Texto: Edilberto Borjas
Ilustración: Pixabay
pobre y grave mandamás
tan llenador y tan hueco
tan púgil y tan pacheco
y tan sin pueblo detrás.
–Mario Benedetti
Todos asistían a las representaciones, no por el interés de escuchar las palabras codificadas en computadoras que los jefes del teatro habían dado a los artistas, sino para ver cómo cada día el personaje principal iba perdiendo sus movimientos originales, sus palabras claras, sus facciones auténticas, su olor a trabajo de campo o fábrica antigua de habitantes terminados.
Él, que no conocía el límite del lujo ni la transparencia de la traición, que era un líder, un compañero, como le decían los que en un tiempo vieron en él la representación de la esperanza, un día apareció, en una escena, imitando saludos, ensayando reverencias militares y besando anillos de finas damas de papel; ese día, entre dudas y remordimientos se había dejado colocar un hilo en una pierna, entonces la gente empezó a mirar cómo su movimiento al caminar no era equilibrado: la derecha se movía más que la izquierda en una forma grotesca.
Empezó a machar junto a los deshonestos: ese día se dió cuenta que los aplausos comenzaron a ser menos.
Después le colocaron otro hilo en la mano derecha y empezó a firmar documentos que dañaban los derechos de gente de su pueblo; escribía manifiestos que endiosaban las virtudes desconocidas de personajes de oro: se dio cuenta luego, que no solo los aplausos eran menos sino que el escenario se llenaba de ruidos y murmuraciones irónicas y raras.
Se apartó totalmente de los coros colectivos y empezó a soñar con reyes y princesas encantadas y a creer en milagros celestiales.
Le colocaron otro hilo en los ojos y sólo los abría cuando el principal magnate del país cortaba cintas o descubría placas de construcciones atadas a convenios onerosos. Finalmente le colocaron un hilo sobre la boca y sus labios que en un tiempo reclamaban justicia y cambios, solamente se abrían para dar a conocer las últimas disposiciones arbitrarias del jefe de estado.

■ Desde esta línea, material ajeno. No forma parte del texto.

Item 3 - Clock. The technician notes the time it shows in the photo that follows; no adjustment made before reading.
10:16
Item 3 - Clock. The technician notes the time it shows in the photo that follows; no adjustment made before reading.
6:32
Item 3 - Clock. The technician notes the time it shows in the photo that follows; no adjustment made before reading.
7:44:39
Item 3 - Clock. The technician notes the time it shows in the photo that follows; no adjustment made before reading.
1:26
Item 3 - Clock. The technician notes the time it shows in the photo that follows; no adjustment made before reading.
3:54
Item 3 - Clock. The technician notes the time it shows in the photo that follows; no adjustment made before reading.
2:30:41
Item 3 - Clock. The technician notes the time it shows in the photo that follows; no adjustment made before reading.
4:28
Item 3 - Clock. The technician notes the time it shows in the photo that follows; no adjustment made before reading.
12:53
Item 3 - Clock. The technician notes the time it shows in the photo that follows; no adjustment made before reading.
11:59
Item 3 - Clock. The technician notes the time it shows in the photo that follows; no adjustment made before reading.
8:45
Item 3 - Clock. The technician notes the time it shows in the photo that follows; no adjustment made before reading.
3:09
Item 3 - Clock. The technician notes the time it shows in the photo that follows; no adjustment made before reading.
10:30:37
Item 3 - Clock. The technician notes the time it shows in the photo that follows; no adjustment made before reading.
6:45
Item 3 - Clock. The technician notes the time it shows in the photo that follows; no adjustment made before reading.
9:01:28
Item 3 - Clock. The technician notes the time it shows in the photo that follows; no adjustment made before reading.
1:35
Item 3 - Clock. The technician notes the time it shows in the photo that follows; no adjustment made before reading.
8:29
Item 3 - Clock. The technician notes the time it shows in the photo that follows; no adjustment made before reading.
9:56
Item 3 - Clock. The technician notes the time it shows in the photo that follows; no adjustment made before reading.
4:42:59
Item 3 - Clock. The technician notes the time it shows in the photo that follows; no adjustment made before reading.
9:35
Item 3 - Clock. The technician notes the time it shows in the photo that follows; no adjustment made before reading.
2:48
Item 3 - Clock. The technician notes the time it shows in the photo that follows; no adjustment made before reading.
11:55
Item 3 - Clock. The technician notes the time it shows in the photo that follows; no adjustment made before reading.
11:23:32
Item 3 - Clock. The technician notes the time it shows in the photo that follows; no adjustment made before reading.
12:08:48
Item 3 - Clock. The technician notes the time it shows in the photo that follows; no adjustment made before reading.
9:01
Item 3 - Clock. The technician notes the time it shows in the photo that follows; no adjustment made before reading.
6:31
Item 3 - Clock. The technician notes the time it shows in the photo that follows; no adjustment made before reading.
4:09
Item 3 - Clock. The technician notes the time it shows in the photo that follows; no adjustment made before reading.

Las luces del teatro se apagaron, lentamente el telón se corrió para ofrecer a la vista de los espectadores una sala excesivamente lujosa; en uno de los sillones de la escenografía; estaba sentado una especie de fantoche. Uno de los hilos se movió y el muñeco empezó el parlamento con voz prestada:
–Compañeros sindicalistas, hermanos campesinos, reciban mis más expresivos saludos, quiero explicarles que se me acusa de traicionar los intereses y derecho de las bases, pero lo único que he hecho es cumplir con el mandato que ustedes me otorgaron… Si vivo en esta pequeña casa de este pequeño barrio aristocrático, si viajo de una ciudad a otra en mis autos, si mando mis ahorros, que son como de ustedes, a bancos extranjeros, si mis hijos, que también como de ustedes, estudian en instituciones privadas, es para demostrar la justicia del régimen hacia nuestra clase explotada y si colaboro con él es para ceñirme al principio histórico del «orden y progreso», por eso compañeros…ñeros…eros…eros…
Mientras la voz prestada del pelele se oía en el recinto como una cinta mal grabada, el cuerpo empezó a ejecutar giros extraños, casi mortales. Por una falla intencional del obrero que ese día manejaba las marionetas del pequeño teatro, uno de los hilos se enrolló en el cuello del actor-muñeco que sin comprender el error se desplomó agonizante.
Este cuento forma parte de Antología del Cuento Hondureño (1989, Guaymuras), recopilación de Jorge Luis Oviedo.